安眠方法と不眠症対策TOP > 睡眠のメカニズムの解説 > 睡眠とリズム〜体温やホルモン、内臓も

睡眠はリズムを刻んでいる

 
睡眠はリズムを刻んで、上下動をくり返しています。
いわゆる浅いレム睡眠と、深いノンレム睡眠ですね。人はこれをワンセットとして、一晩のうちに4回から5回くり返しています。広い宇宙から、ミクロの細胞まで、すべては拡張と収縮、静と動のリズムを刻んでおり、睡眠も例外ではありません。

地球上の生物は、太陽の日の出と日没を手がかりに、体内リズムを調節しています。もともと人間自身にも約25時間の体内時計が備わっていることがわかっています。これはぴったり24時間ではなく、やや長いのでサーカディアンリズム(概日リズム)と呼んでいます。最新の研究によると24時間11分という報告もあります。

このように睡眠リズムは、太陽という手がかりがなくても、24時間より少しだけ長い周期によって、維持されています。ただ、たとえば地下室など時間の手がかりのない場所で生活すると、どんどん睡眠のリズムがずれてしまい、33時間程度に長くなるという実験結果があります。人間は自身を律しなければ、ずれていってしまうものなのですね。これはダイエットでもいえることでしょう。

睡眠のリズムを地球上の時間に合わせるには、太陽の光を手がかりにします。朝起きて、太陽の光を浴びることによって、網膜から視神経を伝わって、脳の視床下部にある視交叉上核に、光の情報が伝わります。そうして松果体からのメラトニンの分泌がストップして、体内時計が調節されるのです。もし一日でも朝に太陽の光を浴びるのを忘れると、その分だけ1時間程度、体内時計がずれることになります。休日であっても、いつもどおりの時間に起床して、しっかり太陽の光を浴びることが、安眠の方法の秘訣といえます。

睡眠のリズムは、このようにもともと人に備わっていますが、それは長めであるために、毎日太陽の光を手がかりに調節することが必要です。これによって、人は安定した睡眠と覚醒のリズムを刻んでいけるのです。

 


睡眠のリズム以外にも、血圧とか体温、ホルモン分泌もサーカディアンリズムをもっています。これらは調整された体内時計を手がかりに、周期を刻むようになっています。体温は午前4時ごろに最も低くなり、やがて上昇して目覚めにいたります。そのまま日中は上昇を続け、午後6時ごろに体温は頂点を迎えます。このときがもっともエネルギーのある時間帯といえます。ただし夜型の人は、約5時間ほどずれこみ、夜の11時頃が体温の頂点となります。

朝型の人は夜6時以降になると、体温が下降をはじめ、寝入ると同時にグッと1度ほど体温が低下していくのです。

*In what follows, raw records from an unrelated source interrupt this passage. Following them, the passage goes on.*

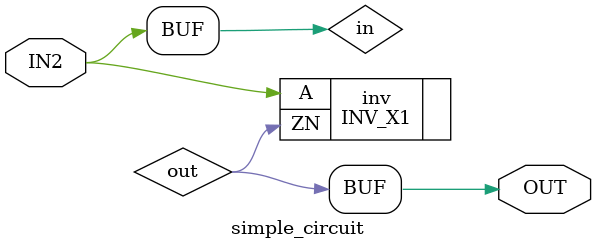
<source format=v>
module simple_circuit (
    input wire IN2,
    output wire OUT
);

    wire in,out;
    assign in = IN2;
    INV_X1 inv (.A(in),.ZN(out));   
    assign OUT = out;

endmodule



</source>
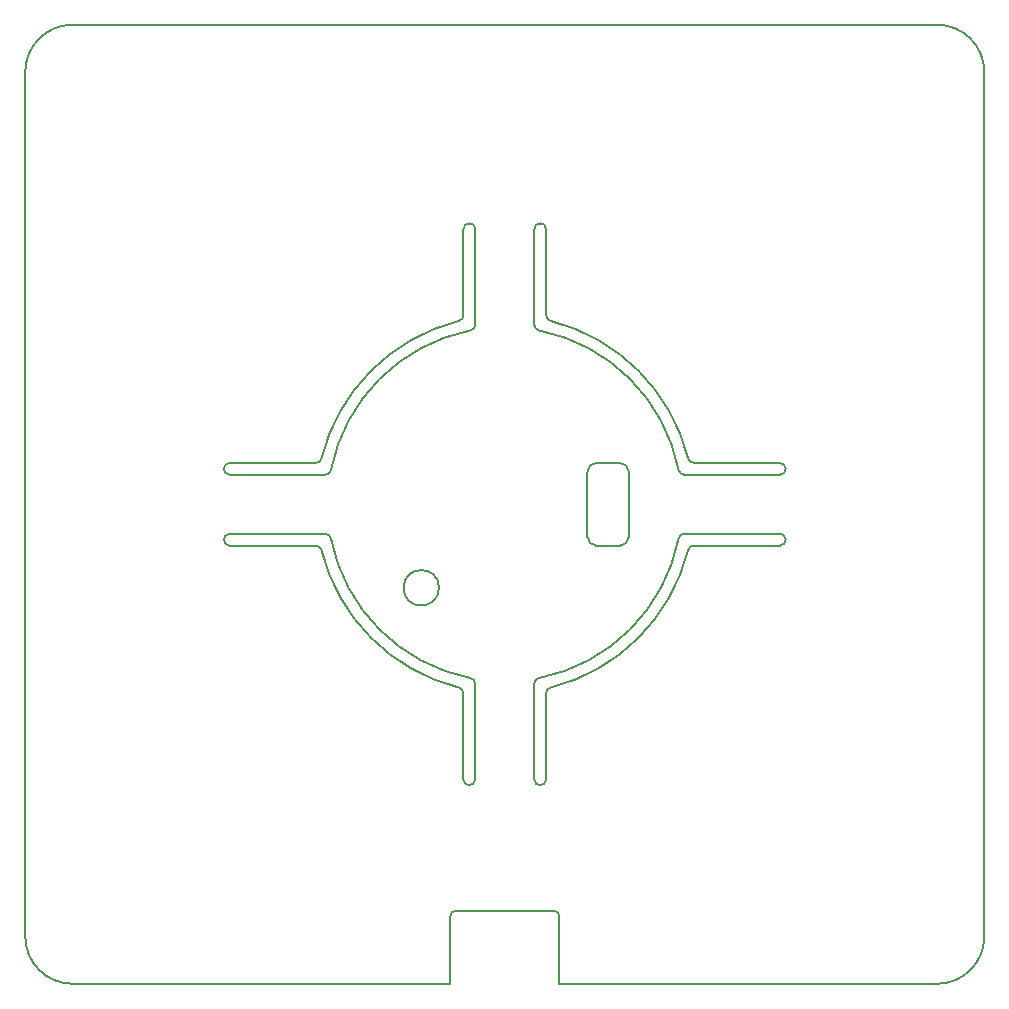
<source format=gbr>
%TF.GenerationSoftware,KiCad,Pcbnew,(6.0.5)*%
%TF.CreationDate,2023-11-29T10:13:34+07:00*%
%TF.ProjectId,view_base,76696577-5f62-4617-9365-2e6b69636164,rev?*%
%TF.SameCoordinates,Original*%
%TF.FileFunction,Profile,NP*%
%FSLAX46Y46*%
G04 Gerber Fmt 4.6, Leading zero omitted, Abs format (unit mm)*
G04 Created by KiCad (PCBNEW (6.0.5)) date 2023-11-29 10:13:34*
%MOMM*%
%LPD*%
G01*
G04 APERTURE LIST*
%TA.AperFunction,Profile*%
%ADD10C,0.200000*%
%TD*%
G04 APERTURE END LIST*
D10*
X84793094Y-102499999D02*
X76709801Y-102499999D01*
X96500000Y-116007810D02*
X96500000Y-123290199D01*
X97500000Y-123290199D02*
X97500001Y-115206906D01*
X103878784Y-115522715D02*
G75*
G03*
X103499999Y-116007810I121216J-485085D01*
G01*
X96500000Y-123290199D02*
G75*
G03*
X97500000Y-123290199I500000J0D01*
G01*
X102903225Y-114716360D02*
G75*
G03*
X114716360Y-102903226I-2903225J14716360D01*
G01*
X115206906Y-102500006D02*
G75*
G03*
X114716361Y-102903226I-6J-499994D01*
G01*
X103878787Y-115522726D02*
G75*
G03*
X115522725Y-103878788I-3878787J15522726D01*
G01*
X109749999Y-103499999D02*
G75*
G03*
X110499999Y-102750000I1J749999D01*
G01*
X116007810Y-103500011D02*
G75*
G03*
X115522726Y-103878787I-10J-499989D01*
G01*
X110499999Y-102750000D02*
X110499999Y-97250001D01*
X123290199Y-97499999D02*
G75*
G03*
X123290199Y-96500001I1J499999D01*
G01*
X102499999Y-123290199D02*
G75*
G03*
X103499999Y-123290199I500000J0D01*
G01*
X103499999Y-123290199D02*
X103499999Y-116007810D01*
X110499999Y-97250001D02*
G75*
G03*
X109749999Y-96500001I-749999J1D01*
G01*
X109749999Y-96500001D02*
X107749999Y-96500001D01*
X107749999Y-96499999D02*
G75*
G03*
X106999999Y-97250001I1J-750001D01*
G01*
X106999999Y-97250001D02*
X106999999Y-102750000D01*
X94428933Y-107071067D02*
G75*
G03*
X94428933Y-107071067I-1500000J0D01*
G01*
X116007810Y-103500000D02*
X123290199Y-103500000D01*
X107000000Y-102750000D02*
G75*
G03*
X107749999Y-103500000I750000J0D01*
G01*
X114716360Y-97096775D02*
G75*
G03*
X102903226Y-85283640I-14716360J-2903225D01*
G01*
X115206906Y-97500001D02*
X123290199Y-97500001D01*
X84477274Y-103878787D02*
G75*
G03*
X96121212Y-115522725I15522726J3878787D01*
G01*
X114716353Y-97096776D02*
G75*
G03*
X115206906Y-97500002I490547J96776D01*
G01*
X102903224Y-114716353D02*
G75*
G03*
X102499998Y-115206906I96776J-490547D01*
G01*
X136600000Y-140600000D02*
G75*
G03*
X140600000Y-136599999I0J4000000D01*
G01*
X123290199Y-102500000D02*
X115206906Y-102500000D01*
X76709801Y-102500001D02*
G75*
G03*
X76709801Y-103499999I-1J-499999D01*
G01*
X85283640Y-102903225D02*
G75*
G03*
X97096774Y-114716360I14716360J2903225D01*
G01*
X84477285Y-103878784D02*
G75*
G03*
X83992190Y-103499999I-485085J-121216D01*
G01*
X97499995Y-115206906D02*
G75*
G03*
X97096774Y-114716360I-499995J6D01*
G01*
X76709801Y-103499999D02*
X83992190Y-103499999D01*
X102499999Y-115206906D02*
X102499999Y-123290199D01*
X85283647Y-102903224D02*
G75*
G03*
X84793094Y-102499998I-490547J-96776D01*
G01*
X107749999Y-103500000D02*
X109749999Y-103500000D01*
X102500006Y-84793094D02*
G75*
G03*
X102903226Y-85283639I499994J-6D01*
G01*
X123290199Y-96500001D02*
X116007810Y-96500001D01*
X123290199Y-103500000D02*
G75*
G03*
X123290199Y-102500000I1J500000D01*
G01*
X96499989Y-116007810D02*
G75*
G03*
X96121213Y-115522726I-499989J10D01*
G01*
X63400001Y-59400001D02*
G75*
G03*
X59400001Y-63400000I-1J-3999999D01*
G01*
X140600000Y-63400000D02*
G75*
G03*
X136600000Y-59400000I-4000000J0D01*
G01*
X59400001Y-136599999D02*
X59400001Y-63400000D01*
X136600000Y-140599999D02*
X104619999Y-140600000D01*
X95380000Y-140600000D02*
X63400001Y-140599999D01*
X59400001Y-136599999D02*
G75*
G03*
X63400001Y-140599999I3999999J-1D01*
G01*
X140600000Y-63400000D02*
X140600000Y-136599999D01*
X63400001Y-59400000D02*
X136600000Y-59400000D01*
X97096776Y-85283647D02*
G75*
G03*
X97500002Y-84793094I-96776J490547D01*
G01*
X115522726Y-96121213D02*
G75*
G03*
X103878788Y-84477275I-15522726J-3878787D01*
G01*
X103500011Y-83992190D02*
G75*
G03*
X103878787Y-84477274I499989J-10D01*
G01*
X103500000Y-76709801D02*
G75*
G03*
X102500000Y-76709801I-500000J0D01*
G01*
X83992190Y-96500000D02*
X76709801Y-96500000D01*
X102500000Y-76709801D02*
X102500000Y-84793094D01*
X115522715Y-96121216D02*
G75*
G03*
X116007810Y-96500001I485085J121216D01*
G01*
X97096775Y-85283640D02*
G75*
G03*
X85283640Y-97096774I2903225J-14716360D01*
G01*
X96500001Y-76709801D02*
X96500001Y-83992190D01*
X103500000Y-83992190D02*
X103500000Y-76709801D01*
X76709801Y-97500000D02*
X84793094Y-97500000D01*
X96121216Y-84477285D02*
G75*
G03*
X96500001Y-83992190I-121216J485085D01*
G01*
X96121213Y-84477274D02*
G75*
G03*
X84477275Y-96121212I3878787J-15522726D01*
G01*
X76709801Y-96500000D02*
G75*
G03*
X76709801Y-97500000I-1J-500000D01*
G01*
X84793094Y-97499993D02*
G75*
G03*
X85283638Y-97096775I6J499993D01*
G01*
X97500001Y-84793094D02*
X97500001Y-76709801D01*
X97500001Y-76709801D02*
G75*
G03*
X96500001Y-76709801I-500000J0D01*
G01*
X83992190Y-96499989D02*
G75*
G03*
X84477274Y-96121213I10J499989D01*
G01*
%TO.C,J2*%
X95380000Y-140600000D02*
X95380000Y-134900000D01*
X95880000Y-134400000D02*
X104120000Y-134400000D01*
X104620000Y-140600000D02*
X104620000Y-134900000D01*
X95880000Y-134400000D02*
G75*
G03*
X95380000Y-134900000I1J-500001D01*
G01*
X104620000Y-134900000D02*
G75*
G03*
X104120000Y-134400000I-500000J0D01*
G01*
%TD*%
M02*

</source>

睡眠のリズムと歩調を合わせるようにして、ホルモンの分泌も行なわれています。たとえば成長ホルモンは、眠り始めの3時間に多く分泌されます。これは深いノンレム睡眠のときです。このとき子供の体が成長し、大人の場合、傷んだ細胞を修復したり肌のメンテナンスを行なっています。朝型だろうと夜型だろうと、寝入りばなの3時間に分泌されるのです。

睡眠リズムとメラトニンも密接にかかわっています。
メラトニンは松果体から分泌されるホルモンで、夜10ごろから分泌を開始します。そして寝入るとともに大量に分泌され、睡眠を維持する働きがあります。光の量が多いと、分泌が少なくなり目覚めやすくなるので、寝室は照明を落とすことが大切です。明け方になると、徐々に分泌が少なくなり、朝日を浴びると、びたっと分泌が止まるのです。

そのほかコルチゾールも睡眠リズムとかかわっています。
コルチゾールは副腎皮質ホルモンで、睡眠中に低血糖にならないように、血糖値を上げる役割があります。睡眠の後半で分泌を開始します。寝起きにコルチゾールの分泌量が少ないと、朝起きられないということに。寝る前に、明日何時に起きるぞ!と決めるとそれがストレスとなって、起きる時間の約1時間前にコルチゾールの分泌量が増加することがわかっています。これによって交感神経が刺激されて、しぜんと目覚めるわけです。人間は、体内に目覚まし時計を持っているのです。

このほか睡眠リズムとは別に、筋肉や肺、胃などの内臓も、それぞれのサーカディアンリズムをもっています。一般に、これらの臓器のリズムは睡眠覚醒リズムよりも長いため、たとえば時差ぼけになったとき、睡眠リズムは整ったとしても、胃や筋肉のリズムの調整には時間がかかるのです。その結果、胃を壊したり筋肉痛になったりするわけです。